* [Provided records]
■ ■ ■ ■

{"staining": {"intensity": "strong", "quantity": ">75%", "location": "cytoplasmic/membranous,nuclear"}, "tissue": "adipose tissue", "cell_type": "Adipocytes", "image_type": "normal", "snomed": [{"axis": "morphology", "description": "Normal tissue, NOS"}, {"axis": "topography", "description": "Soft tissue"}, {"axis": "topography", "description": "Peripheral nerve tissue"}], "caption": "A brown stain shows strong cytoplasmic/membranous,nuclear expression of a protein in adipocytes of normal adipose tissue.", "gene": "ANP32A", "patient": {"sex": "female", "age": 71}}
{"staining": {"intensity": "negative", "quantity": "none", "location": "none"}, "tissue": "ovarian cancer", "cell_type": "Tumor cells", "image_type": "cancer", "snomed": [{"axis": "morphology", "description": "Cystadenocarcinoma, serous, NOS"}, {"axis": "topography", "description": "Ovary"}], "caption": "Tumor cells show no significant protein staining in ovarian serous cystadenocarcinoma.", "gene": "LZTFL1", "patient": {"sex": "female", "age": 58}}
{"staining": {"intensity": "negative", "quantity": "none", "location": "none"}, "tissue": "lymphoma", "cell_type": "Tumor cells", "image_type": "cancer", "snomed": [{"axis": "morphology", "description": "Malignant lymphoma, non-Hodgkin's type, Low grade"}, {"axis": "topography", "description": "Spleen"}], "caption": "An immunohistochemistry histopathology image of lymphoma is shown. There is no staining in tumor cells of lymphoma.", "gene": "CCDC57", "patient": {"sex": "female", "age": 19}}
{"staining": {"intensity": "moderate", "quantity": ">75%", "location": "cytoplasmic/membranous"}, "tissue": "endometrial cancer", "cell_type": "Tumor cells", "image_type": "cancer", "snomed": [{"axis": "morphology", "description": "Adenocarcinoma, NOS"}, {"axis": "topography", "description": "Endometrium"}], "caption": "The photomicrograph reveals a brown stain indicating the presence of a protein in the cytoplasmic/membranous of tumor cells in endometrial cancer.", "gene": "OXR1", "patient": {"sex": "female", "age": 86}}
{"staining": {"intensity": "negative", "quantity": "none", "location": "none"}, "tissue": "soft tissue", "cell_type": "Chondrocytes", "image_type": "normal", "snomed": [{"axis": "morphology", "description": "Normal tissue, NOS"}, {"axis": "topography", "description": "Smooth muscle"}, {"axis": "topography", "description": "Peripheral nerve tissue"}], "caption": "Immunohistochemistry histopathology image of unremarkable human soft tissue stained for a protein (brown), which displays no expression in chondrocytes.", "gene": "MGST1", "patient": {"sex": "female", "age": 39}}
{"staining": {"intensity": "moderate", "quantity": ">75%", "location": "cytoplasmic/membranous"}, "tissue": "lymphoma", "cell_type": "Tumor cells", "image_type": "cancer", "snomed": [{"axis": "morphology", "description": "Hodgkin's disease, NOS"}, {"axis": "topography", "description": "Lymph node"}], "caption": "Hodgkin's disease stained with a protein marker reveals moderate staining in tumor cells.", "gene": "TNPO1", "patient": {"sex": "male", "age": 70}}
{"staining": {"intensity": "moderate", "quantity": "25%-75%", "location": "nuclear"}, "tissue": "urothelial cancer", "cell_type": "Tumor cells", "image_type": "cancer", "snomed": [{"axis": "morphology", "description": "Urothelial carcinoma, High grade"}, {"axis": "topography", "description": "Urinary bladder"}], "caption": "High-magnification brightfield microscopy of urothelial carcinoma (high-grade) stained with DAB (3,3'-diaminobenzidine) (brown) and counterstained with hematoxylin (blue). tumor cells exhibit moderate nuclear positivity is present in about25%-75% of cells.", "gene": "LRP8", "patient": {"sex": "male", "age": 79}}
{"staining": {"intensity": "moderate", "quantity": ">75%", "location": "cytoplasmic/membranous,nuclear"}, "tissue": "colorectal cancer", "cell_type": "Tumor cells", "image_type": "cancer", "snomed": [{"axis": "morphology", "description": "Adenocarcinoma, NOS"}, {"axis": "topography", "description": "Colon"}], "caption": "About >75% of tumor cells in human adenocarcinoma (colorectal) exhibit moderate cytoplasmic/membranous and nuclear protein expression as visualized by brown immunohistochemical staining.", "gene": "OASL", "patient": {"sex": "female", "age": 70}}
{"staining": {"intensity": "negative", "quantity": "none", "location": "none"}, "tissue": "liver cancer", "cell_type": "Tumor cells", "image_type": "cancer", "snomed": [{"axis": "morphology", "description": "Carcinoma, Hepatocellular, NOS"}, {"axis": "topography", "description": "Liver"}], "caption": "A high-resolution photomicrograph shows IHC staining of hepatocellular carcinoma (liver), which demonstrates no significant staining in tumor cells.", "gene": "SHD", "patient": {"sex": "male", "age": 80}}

■ ■ ■ ■

* [What the task asks] Of the entries above, transcribe exactly those lines that fall between the line containing "non-Hodgkin's type, Low" and the line containing "photomicrograph reveals a", together with those two lines.

* [Exercise response]
{"staining": {"intensity": "negative", "quantity": "none", "location": "none"}, "tissue": "lymphoma", "cell_type": "Tumor cells", "image_type": "cancer", "snomed": [{"axis": "morphology", "description": "Malignant lymphoma, non-Hodgkin's type, Low grade"}, {"axis": "topography", "description": "Spleen"}], "caption": "An immunohistochemistry histopathology image of lymphoma is shown. There is no staining in tumor cells of lymphoma.", "gene": "CCDC57", "patient": {"sex": "female", "age": 19}}
{"staining": {"intensity": "moderate", "quantity": ">75%", "location": "cytoplasmic/membranous"}, "tissue": "endometrial cancer", "cell_type": "Tumor cells", "image_type": "cancer", "snomed": [{"axis": "morphology", "description": "Adenocarcinoma, NOS"}, {"axis": "topography", "description": "Endometrium"}], "caption": "The photomicrograph reveals a brown stain indicating the presence of a protein in the cytoplasmic/membranous of tumor cells in endometrial cancer.", "gene": "OXR1", "patient": {"sex": "female", "age": 86}}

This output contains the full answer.